I felt it in my heart first.

When my world was black oblivion, in that eternity of darkness when I knew neither my body nor my soul, for all I knew was ice – cold, implacable, lifeless… I felt it first in my heart. A lantern had always burned there anyway, in my heart, a guiding light of hope. In our girlhoods, father told us stories of how such lamps were lit each year for the princess of Corona, and in the same way, I always lit one within me for you, longing for your return. With that warmth already kindled for years, it is only natural the magic first worked upon my heart.
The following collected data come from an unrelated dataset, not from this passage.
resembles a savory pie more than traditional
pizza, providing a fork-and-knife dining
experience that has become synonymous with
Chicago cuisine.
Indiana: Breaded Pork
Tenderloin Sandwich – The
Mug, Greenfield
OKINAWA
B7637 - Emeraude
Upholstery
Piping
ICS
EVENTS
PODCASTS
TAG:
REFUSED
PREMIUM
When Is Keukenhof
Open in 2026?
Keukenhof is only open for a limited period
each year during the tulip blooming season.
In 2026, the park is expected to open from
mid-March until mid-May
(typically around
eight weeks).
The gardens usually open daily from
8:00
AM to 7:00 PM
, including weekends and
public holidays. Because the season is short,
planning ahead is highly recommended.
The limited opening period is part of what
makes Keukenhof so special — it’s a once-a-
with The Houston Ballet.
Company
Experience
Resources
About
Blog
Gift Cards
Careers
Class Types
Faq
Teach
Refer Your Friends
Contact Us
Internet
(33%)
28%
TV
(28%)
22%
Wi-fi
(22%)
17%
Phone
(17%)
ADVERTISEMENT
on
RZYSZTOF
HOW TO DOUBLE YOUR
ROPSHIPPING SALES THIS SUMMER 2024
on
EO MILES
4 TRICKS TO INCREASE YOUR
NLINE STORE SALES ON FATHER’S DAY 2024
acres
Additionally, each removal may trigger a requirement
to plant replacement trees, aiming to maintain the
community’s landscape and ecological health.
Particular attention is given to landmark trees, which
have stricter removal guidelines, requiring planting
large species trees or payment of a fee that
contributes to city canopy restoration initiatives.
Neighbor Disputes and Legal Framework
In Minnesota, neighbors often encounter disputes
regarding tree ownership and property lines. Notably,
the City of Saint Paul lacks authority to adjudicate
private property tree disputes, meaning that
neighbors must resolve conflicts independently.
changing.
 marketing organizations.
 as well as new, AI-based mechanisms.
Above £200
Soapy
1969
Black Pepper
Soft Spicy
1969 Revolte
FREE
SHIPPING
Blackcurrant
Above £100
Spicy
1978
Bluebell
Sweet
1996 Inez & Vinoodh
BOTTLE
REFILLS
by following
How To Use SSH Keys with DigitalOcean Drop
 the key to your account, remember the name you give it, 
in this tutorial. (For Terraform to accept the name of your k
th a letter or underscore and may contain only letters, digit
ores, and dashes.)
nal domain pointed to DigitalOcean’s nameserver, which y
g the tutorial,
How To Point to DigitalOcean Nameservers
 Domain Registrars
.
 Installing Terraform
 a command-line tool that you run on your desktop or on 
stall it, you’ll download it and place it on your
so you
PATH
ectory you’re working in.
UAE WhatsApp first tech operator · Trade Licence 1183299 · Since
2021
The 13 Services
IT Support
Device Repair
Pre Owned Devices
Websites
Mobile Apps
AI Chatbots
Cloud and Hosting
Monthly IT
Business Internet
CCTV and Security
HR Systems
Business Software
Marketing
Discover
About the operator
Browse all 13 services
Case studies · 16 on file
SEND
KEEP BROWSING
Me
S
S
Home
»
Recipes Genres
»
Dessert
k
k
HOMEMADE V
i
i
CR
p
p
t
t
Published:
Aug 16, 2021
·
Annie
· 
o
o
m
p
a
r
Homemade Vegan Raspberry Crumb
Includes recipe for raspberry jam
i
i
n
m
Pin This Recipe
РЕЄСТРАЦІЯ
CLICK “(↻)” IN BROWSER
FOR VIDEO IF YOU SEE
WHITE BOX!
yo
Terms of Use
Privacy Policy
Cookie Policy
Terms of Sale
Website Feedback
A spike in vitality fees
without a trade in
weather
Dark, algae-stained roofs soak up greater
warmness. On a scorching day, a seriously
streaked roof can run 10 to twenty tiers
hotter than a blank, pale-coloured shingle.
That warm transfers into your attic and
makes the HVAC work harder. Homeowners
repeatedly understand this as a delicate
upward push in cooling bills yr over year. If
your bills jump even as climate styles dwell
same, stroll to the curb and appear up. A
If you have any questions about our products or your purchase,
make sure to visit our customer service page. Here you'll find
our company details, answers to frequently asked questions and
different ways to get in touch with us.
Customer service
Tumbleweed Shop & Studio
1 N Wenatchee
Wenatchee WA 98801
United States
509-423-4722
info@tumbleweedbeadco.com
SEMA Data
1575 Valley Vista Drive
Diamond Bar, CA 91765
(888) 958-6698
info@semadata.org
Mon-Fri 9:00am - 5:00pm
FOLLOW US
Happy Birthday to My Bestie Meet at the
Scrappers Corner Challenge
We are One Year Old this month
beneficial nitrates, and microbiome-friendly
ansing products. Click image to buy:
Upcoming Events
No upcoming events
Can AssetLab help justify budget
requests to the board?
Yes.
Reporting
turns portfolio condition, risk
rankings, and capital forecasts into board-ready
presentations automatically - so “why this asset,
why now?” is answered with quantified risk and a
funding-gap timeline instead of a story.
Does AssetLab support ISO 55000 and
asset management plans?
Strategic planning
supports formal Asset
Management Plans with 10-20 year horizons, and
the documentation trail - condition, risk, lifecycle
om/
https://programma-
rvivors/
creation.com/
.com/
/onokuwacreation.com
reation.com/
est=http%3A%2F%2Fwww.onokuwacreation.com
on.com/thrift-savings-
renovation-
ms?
I felt it blossom in my chest, Elsa, spreading outward like the unfurling petals of a flower. In the moments before it started flowing all throughout my form, when so much of my body was still frozen, all I was conscious of was the love pulsing in my heart, the love that sent me, screaming, to your side. It was all of me that was. All of me. Then, steadily, I began to feel my limbs, feel them fresh and whole without the numbness that had been consuming them as I staggered across the fjord. The sheen of ice melted from my face. I blinked… and soon found myself looking into your beautiful eyes.

To hold you close was all I ever wanted.

Kissing you is like that, like that perfect moment of rebirth – something so sublime, so sacred, it can scarcely be described. To join hands with you again, yes, that is wonderful. So are the embraces we share. But to kiss you… To feel your tender lips pressed against mine, to savor the warmth of your tongue… That is bliss beyond imagining. That is the most intimate expression of our love. More lovely than chocolate. More splendid than the open gates.